July 29, 2004

All Hat, No Cattle

I watched Edward's speech and as many reporters, pundits and bloggers opined today, came away less than impressed. The Intellectual Activist Daily sums it up best:

The Collectivist Convention

The Democrats in Boston are making constant appeals to America's tradition of liberty and "can-do" optimism. Their real message: the Constitution "binds us" to the collective, for which our individual pursuit of happiness must be sacrificed.

Once again the Democrats answer to the country's many issues is to drive a class warfare wedge into the body politic as they do not have an agenda or solutions.

Fred Barnes wrote:

What Edwards is most associated with is the idea of "two Americas," one rich and privileged, the other stuck with second-class schools and health care and subsistence-level jobs. But he gives no evidence of having thought this idea through. In fact, his own biography undermines the very notion of two Americas. Edwards rose from humble origins, the son of a mill worker, to become a skilled and wealthy trial lawyer. He says "everything is possible" in America, oblivious to how this statement contradicts his theme of two Americas.

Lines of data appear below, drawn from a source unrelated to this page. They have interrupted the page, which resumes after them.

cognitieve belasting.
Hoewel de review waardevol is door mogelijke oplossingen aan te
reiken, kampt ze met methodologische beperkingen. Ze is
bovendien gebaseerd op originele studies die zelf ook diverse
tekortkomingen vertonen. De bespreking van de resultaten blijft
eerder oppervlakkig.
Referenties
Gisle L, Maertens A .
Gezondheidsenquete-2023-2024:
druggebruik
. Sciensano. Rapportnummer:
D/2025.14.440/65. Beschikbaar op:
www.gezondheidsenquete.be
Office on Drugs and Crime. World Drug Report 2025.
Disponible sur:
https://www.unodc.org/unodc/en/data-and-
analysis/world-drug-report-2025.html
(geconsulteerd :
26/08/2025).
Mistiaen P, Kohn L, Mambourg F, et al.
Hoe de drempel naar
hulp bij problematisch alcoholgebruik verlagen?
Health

Indeed, practically everything is possible. Tens of millions of Americans have risen from the lower rungs economically to achieve remarkable success. Like Edwards, they weren't locked in a lesser America. Opportunity is everywhere. Bill Clinton seized it in Arkansas. Barak Obama, the black state senator who delivered the keynote address at the convention and is all but certain to win a U.S. Senate seat this fall, grabbed it in Illinois.

Edwards doesn't understand--or chooses to ignore--that America is an extraordinarily mobile society. People move from job to job, usually for higher pay and more satisfying work. They start businesses. Those in the bottom fifth of the economy routinely soar to the top fifth in a few years. Social mobility is the name of the game. It's a more rough-and-tumble sort of capitalism than exists in Europe, but it works to produce amazing wealth. One fruit is home ownership. More than two-thirds of Americans own their homes and a higher rate of ownership record is achieved every year.

But even if there were two Americas, Edwards's solutions would not help. His answer is to curb the activity of lobbyists in Washington and boost the minimum wage. And he wants to raise taxes in the top economic brackets, going after the very entrepreneurs and small business owners who create most of the new jobs in America. Soak-the-rich is neither a new idea nor a good one.

Nor is industrial policy. Edwards said this in his convention speech: "We will invest in the jobs of the future--in the technologies and innovation to ensure that America stays ahead of the competition." The truth is that America has stayed ahead of the world in technology partly because government hasn't been investing and interfering and regulating. Left alone, the high tech sector has boomed far beyond what anyone in government, Democrat or Republican, might have imagined.

I couldn't agree with Barnes or Tracinski more.